Kedua, mengenai pengaturan penghinaan terhadap Presiden dan/atau Wakil Presiden. Menurutnya, Pasal 218 KUHP baru secara nyata memperbaiki ketentuan Pasal 134 KUHP lama.
Perbuatan tersebut kini dikualifikasikan sebagai delik aduan, bukan lagi delik biasa, sehingga proses penegakan hukumnya bersifat selektif dan tidak dapat dilakukan tanpa adanya pengaduan.
Ancaman pidananya juga diturunkan dari enam tahun menjadi tiga tahun. Lebih penting lagi, Pasal 218 ayat (2) menegaskan bahwa perbuatan yang dilakukan demi kepentingan umum atau pembelaan diri tidak dapat dipidana.

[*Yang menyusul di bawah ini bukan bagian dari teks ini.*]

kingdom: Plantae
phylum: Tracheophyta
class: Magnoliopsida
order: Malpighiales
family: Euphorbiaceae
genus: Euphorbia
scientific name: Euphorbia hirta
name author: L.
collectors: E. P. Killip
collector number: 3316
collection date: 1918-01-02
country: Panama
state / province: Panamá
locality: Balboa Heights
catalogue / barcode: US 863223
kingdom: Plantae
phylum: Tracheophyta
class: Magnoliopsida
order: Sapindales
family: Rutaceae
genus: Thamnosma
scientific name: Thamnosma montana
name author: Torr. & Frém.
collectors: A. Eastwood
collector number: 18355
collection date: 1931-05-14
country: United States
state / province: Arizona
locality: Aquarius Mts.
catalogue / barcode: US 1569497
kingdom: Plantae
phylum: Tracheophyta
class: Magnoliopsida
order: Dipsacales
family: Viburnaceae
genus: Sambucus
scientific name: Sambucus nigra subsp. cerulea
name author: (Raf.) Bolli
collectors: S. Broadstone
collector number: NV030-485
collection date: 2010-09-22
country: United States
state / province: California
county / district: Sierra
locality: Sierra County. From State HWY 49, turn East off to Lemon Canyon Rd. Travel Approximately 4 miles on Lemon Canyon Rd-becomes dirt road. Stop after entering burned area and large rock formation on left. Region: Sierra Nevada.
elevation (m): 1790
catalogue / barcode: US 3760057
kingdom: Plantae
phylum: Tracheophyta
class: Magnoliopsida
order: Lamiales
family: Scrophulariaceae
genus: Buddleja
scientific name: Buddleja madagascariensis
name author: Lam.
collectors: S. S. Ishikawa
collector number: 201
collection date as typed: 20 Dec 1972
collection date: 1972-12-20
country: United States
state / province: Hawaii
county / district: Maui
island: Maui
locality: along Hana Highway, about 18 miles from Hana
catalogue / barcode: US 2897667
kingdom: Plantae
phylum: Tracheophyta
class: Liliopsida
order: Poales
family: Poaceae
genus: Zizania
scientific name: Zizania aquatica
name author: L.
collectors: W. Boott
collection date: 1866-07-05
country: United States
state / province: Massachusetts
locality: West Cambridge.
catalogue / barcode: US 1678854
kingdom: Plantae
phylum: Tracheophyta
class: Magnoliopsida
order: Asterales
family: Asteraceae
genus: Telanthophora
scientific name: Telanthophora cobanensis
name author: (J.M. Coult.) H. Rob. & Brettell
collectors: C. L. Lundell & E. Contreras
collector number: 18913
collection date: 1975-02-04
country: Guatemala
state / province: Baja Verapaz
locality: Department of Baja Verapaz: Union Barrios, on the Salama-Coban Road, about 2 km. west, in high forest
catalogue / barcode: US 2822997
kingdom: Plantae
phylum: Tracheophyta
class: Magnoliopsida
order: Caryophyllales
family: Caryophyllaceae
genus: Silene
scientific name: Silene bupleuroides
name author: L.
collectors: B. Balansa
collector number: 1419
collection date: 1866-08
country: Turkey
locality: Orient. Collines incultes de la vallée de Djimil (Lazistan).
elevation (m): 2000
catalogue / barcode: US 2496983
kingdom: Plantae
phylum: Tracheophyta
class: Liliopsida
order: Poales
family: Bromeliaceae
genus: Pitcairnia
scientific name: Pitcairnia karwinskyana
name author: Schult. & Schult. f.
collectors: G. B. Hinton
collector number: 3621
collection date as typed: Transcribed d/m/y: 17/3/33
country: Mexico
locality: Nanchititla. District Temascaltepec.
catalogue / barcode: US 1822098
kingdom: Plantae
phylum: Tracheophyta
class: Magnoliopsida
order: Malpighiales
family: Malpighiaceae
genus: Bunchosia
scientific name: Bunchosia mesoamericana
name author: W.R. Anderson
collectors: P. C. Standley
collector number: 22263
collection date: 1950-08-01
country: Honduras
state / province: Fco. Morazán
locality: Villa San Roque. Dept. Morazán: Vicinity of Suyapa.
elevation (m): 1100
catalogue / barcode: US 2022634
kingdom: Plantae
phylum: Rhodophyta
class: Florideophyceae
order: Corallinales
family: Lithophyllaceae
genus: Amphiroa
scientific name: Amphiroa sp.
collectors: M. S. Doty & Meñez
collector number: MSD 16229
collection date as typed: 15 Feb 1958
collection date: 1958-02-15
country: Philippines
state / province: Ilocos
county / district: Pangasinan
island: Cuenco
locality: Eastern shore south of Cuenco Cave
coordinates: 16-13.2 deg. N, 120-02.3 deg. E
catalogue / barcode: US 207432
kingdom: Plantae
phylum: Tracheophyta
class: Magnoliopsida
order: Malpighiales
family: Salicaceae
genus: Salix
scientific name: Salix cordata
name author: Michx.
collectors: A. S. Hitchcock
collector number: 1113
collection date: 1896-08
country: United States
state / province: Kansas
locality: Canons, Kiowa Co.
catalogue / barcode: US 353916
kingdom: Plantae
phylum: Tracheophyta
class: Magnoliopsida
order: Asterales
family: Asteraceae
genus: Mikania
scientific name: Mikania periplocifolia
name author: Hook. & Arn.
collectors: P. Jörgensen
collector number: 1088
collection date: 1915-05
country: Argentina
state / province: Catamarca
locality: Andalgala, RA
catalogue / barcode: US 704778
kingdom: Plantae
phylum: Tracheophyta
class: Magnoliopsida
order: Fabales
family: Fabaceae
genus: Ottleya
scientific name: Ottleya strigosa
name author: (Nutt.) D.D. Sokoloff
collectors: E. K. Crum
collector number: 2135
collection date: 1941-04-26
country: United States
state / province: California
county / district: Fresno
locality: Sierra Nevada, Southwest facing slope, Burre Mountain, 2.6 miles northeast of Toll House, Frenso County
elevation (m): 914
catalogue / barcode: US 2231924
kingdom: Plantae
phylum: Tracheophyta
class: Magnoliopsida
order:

“Kritik, pendapat, unjuk rasa, dan ekspresi yang disampaikan dalam rangka pengawasan terhadap kebijakan Presiden dan/atau Wakil Presiden merupakan bagian sah dari demokrasi dan kebebasan berekspresi,” papanya.
Ketiga, soal perzinaan. Pengaturan perzinaan dalam Pasal 411 KUHP baru pada dasarnya tidak jauh berbeda dari Pasal 284 KUHP lama. Perbuatan zina tetap dikategorikan sebagai delik aduan, yang berarti penegakan hukumnya hanya dapat dilakukan apabila ada pihak yang merasa dirugikan dan mengajukan pengaduan.